Como a minha mãe trabalhava, a partir dos 3 anos fui colocado no Abrigo dos Pequeninos, uma creche rigidamente administrada por irmãs católicas. Em seguida frequentei a Escola Rebelo da Silva (Rua 24 de julho) do 1o. ao 4o. ano do ensino primário cujo diretor era o temido Sr.Benjamin. No intervalo das aulas, todos tomávamos chocoleite fabricado pela cooperativa de leite e depois usávamos as tampinhas de alumínio para brincar de discos voadores.

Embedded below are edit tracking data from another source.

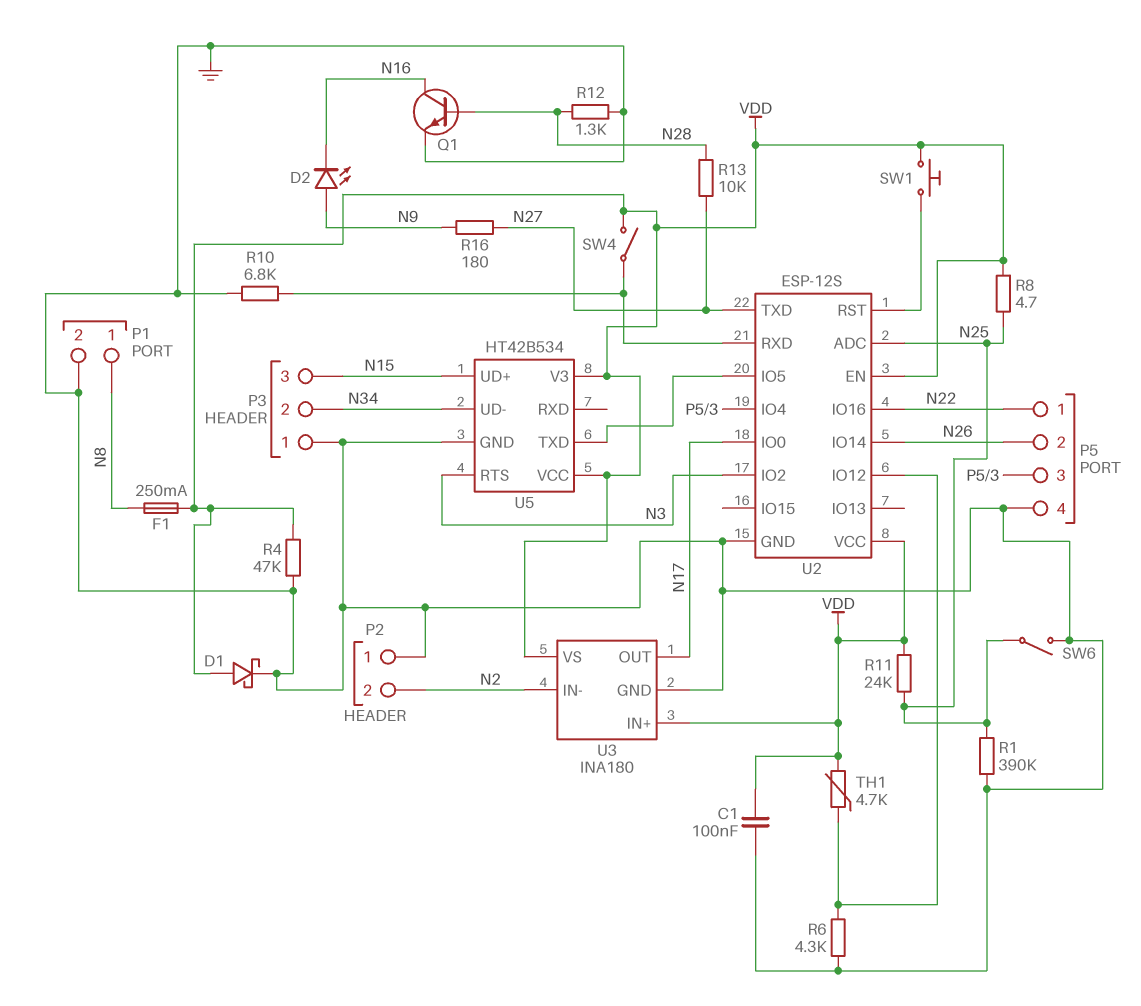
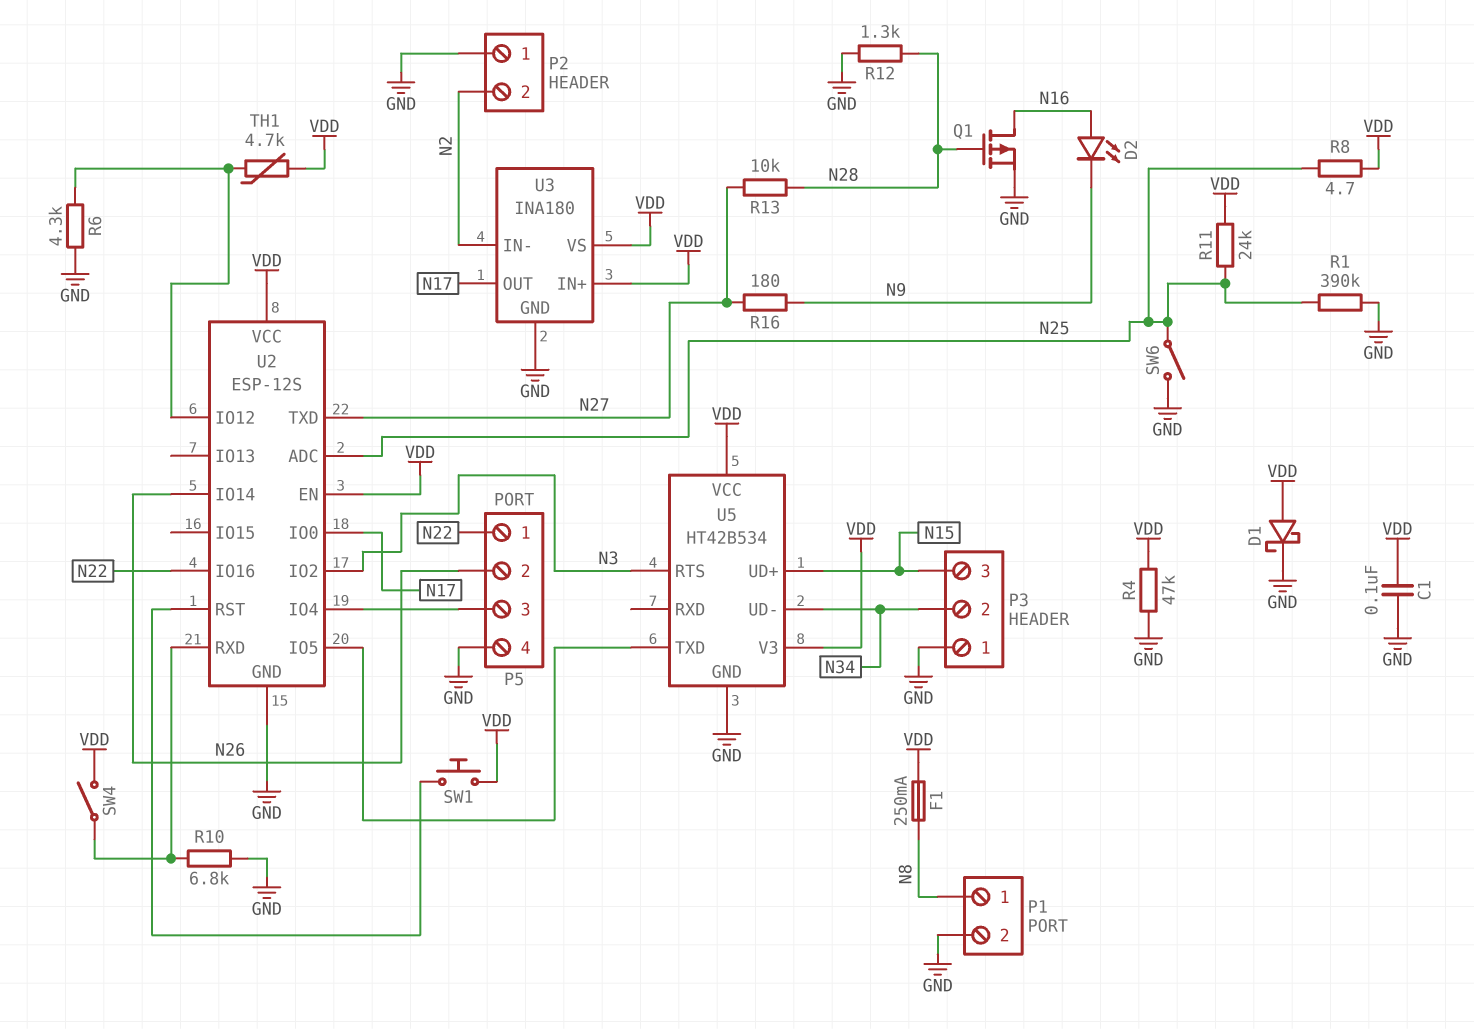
D2: LED (A N9, K N16) -> LED (A N16, K N9)
Q1: NPN (B N28, C N16, E GND) -> PMOS (G N28, D N16, S GND)

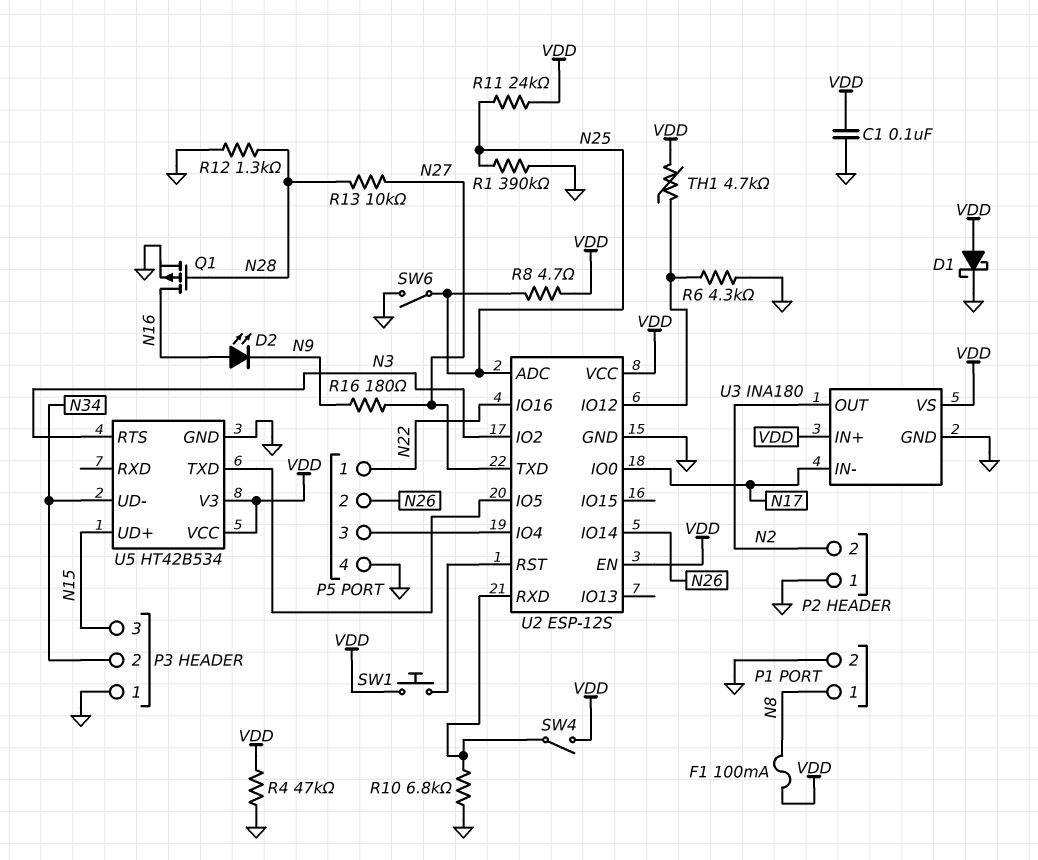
F1: 250mA (N8, VDD) -> 100mA (N8, VDD)
U3 pin IN-: N2 -> N17
U3 pin OUT: N17 -> N2

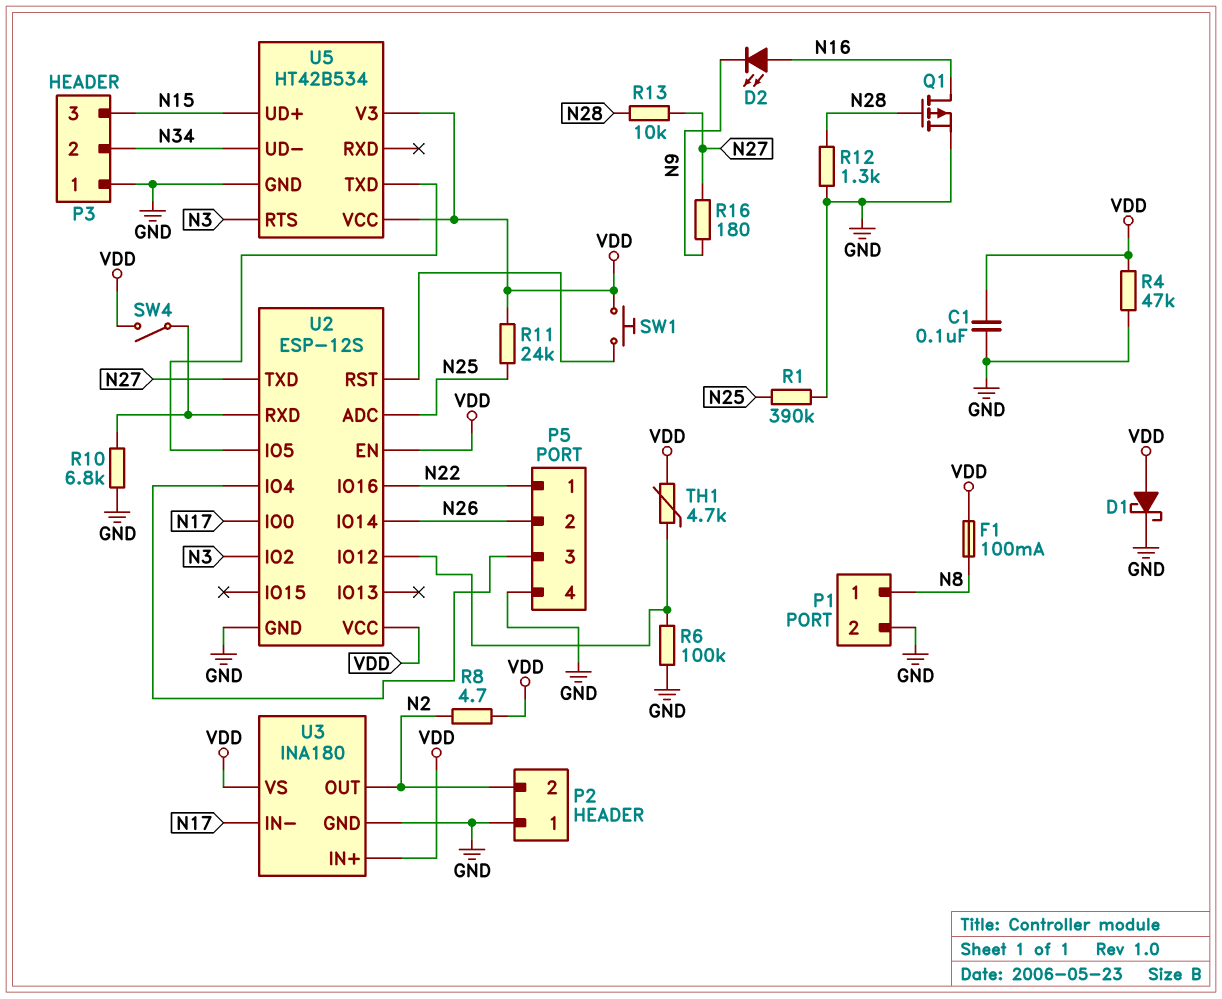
R6: 4.3k (GND, U2/IO12) -> 100k (GND, U2/IO12)
R8: 4.7 (N25, VDD) -> 4.7 (N2, VDD)
SW6: switch (GND, N25) -> none

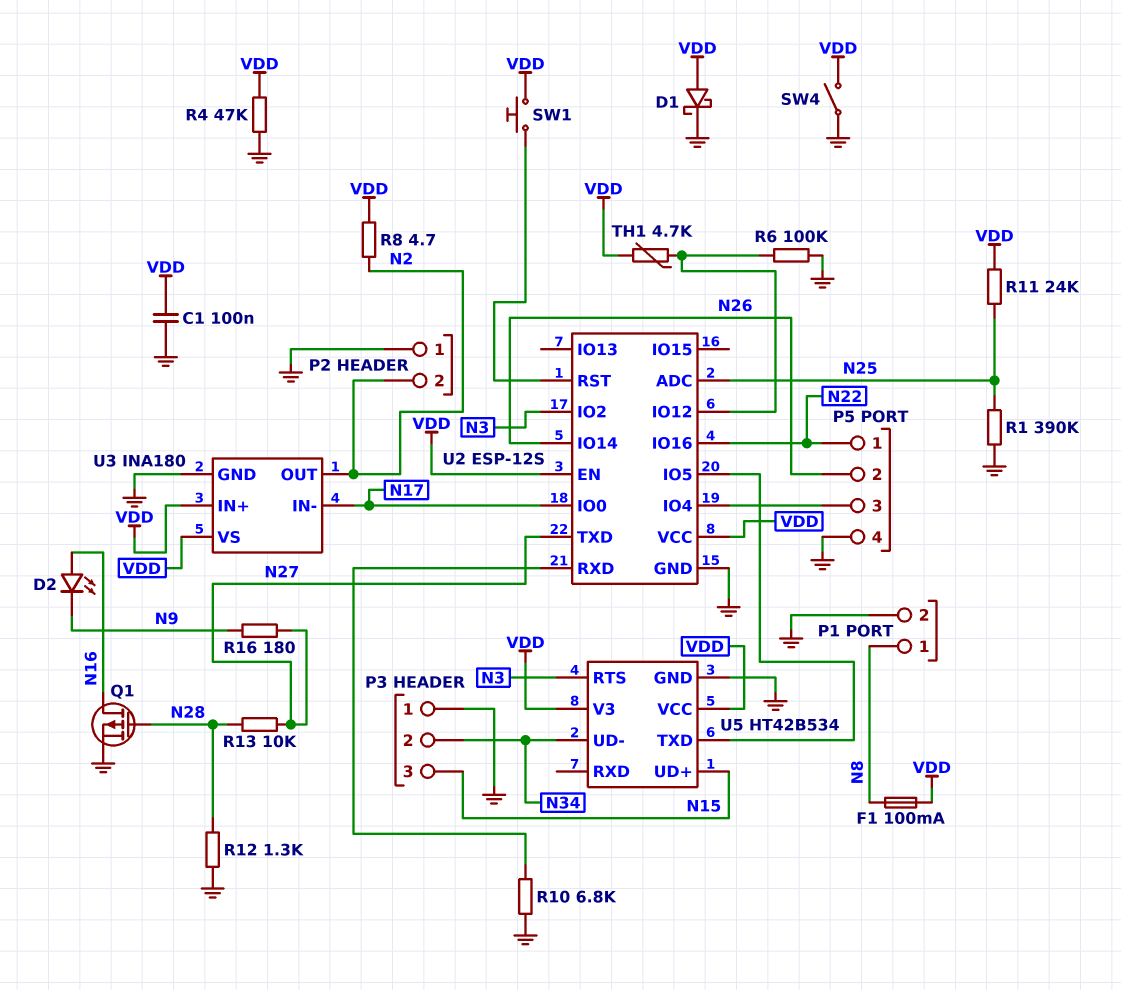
SW4: switch (U2/RXD, VDD) -> switch (GND, VDD)

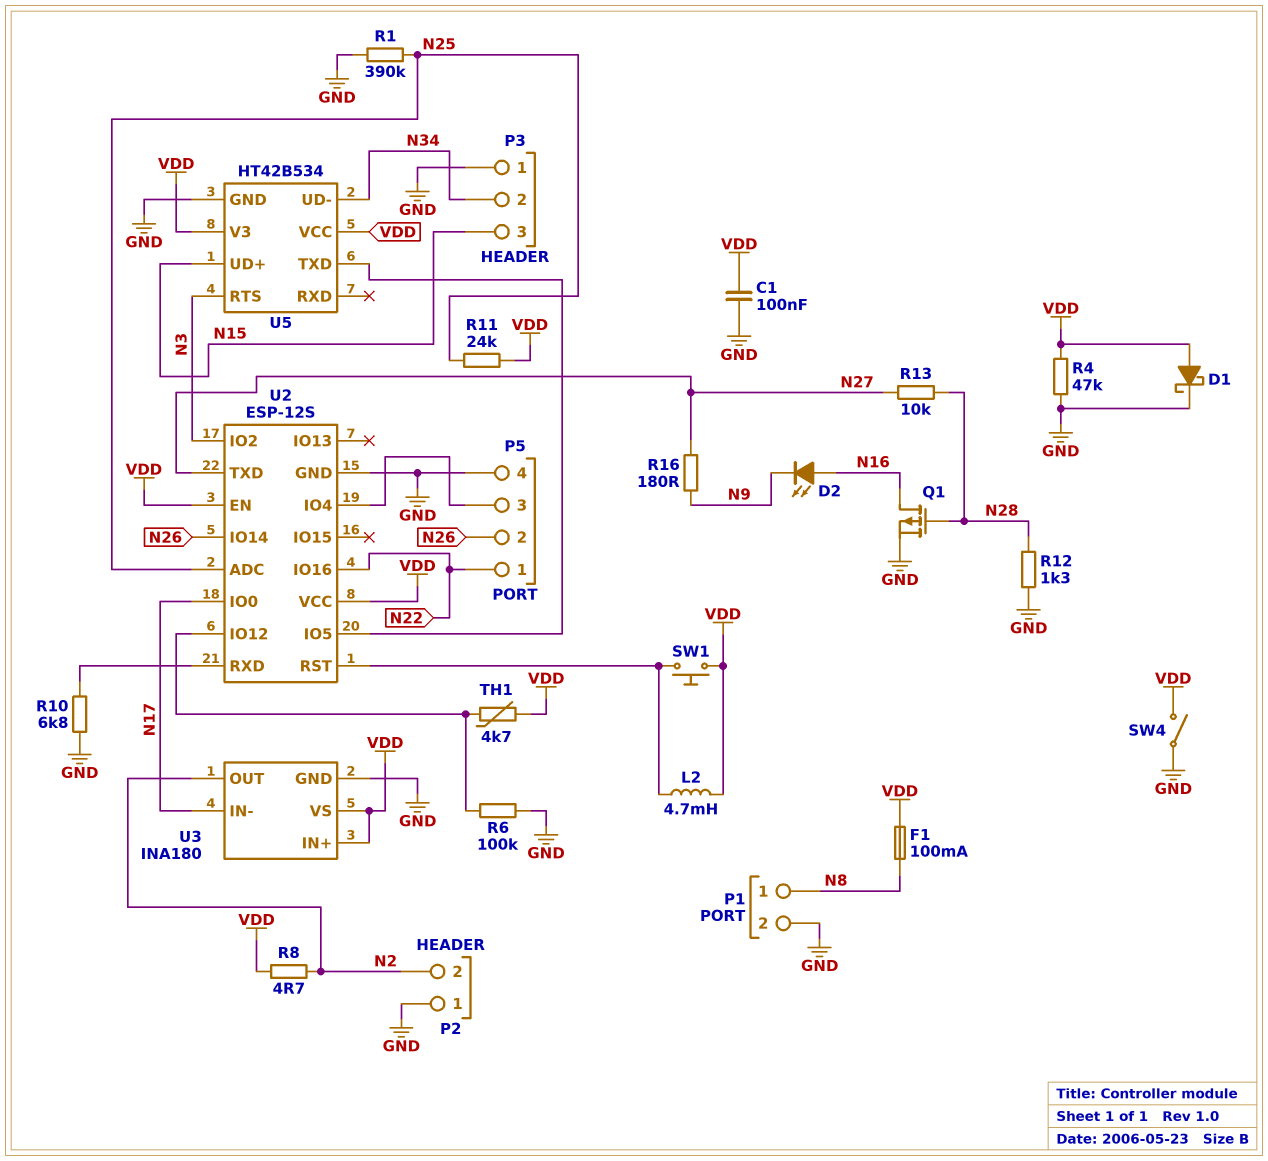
L2: none -> 4.7mH (U2/RST, VDD)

Ia e voltava a pé da escola acompanhado da minha bábá Rebeca (que me chamava de "meu patrão") e do meu cachorro Rufus, um belíssimo cocker spaniel que recebemos de presente de um amigo da Rodésia.
Durante esses quatro anos minha professora foi a Da. Gabriela Knopfli, pequena, magra e brava senhora portuguesa que não hesitava em usar a "régua", uma pequena tábua de madeira livremente utilizada para bater nas mãos dos alunos que não obtinham aproveitamento satisfatório, quaisquer que fossem os motivos. Apesar desse método que na época era até bem aceito pela sociedade, Da. Gabriela proporcionou excelente educação aos seus alunos e a grande maioria passou sem maiores dificuldades pelas provas de admissão aos dois principais liceus da cidade, o Liceu Salazar e o Liceu Antonio Enes.
A vida em LM era tranquila e as brincadeiras preferidas dos 6 aos 10 anos eram corridas com os pequenos carrinhos (Dinky Toys) nas calçadas, paulito com dois pedaços de cabo de vassoura cortados ou ainda berlindes (bola de gude) num jogo com três covinhas. Aos sábados, montava a cavalo no Clube Hipico perto do Jardim Zoológico.
Tínhamos uma vida sossegada, morando num pequeno paraíso da costa oriental da África. Foi muito bom ter passado a infância nesse ambiente de paz.

Fotos : Hotel Polana, eu com Rebeca, aulas de equitação com Da.Maria, na casa dos meus avós, a Escola Rebelo da Silva e a nossa família na praia da Costa do Sol em LM.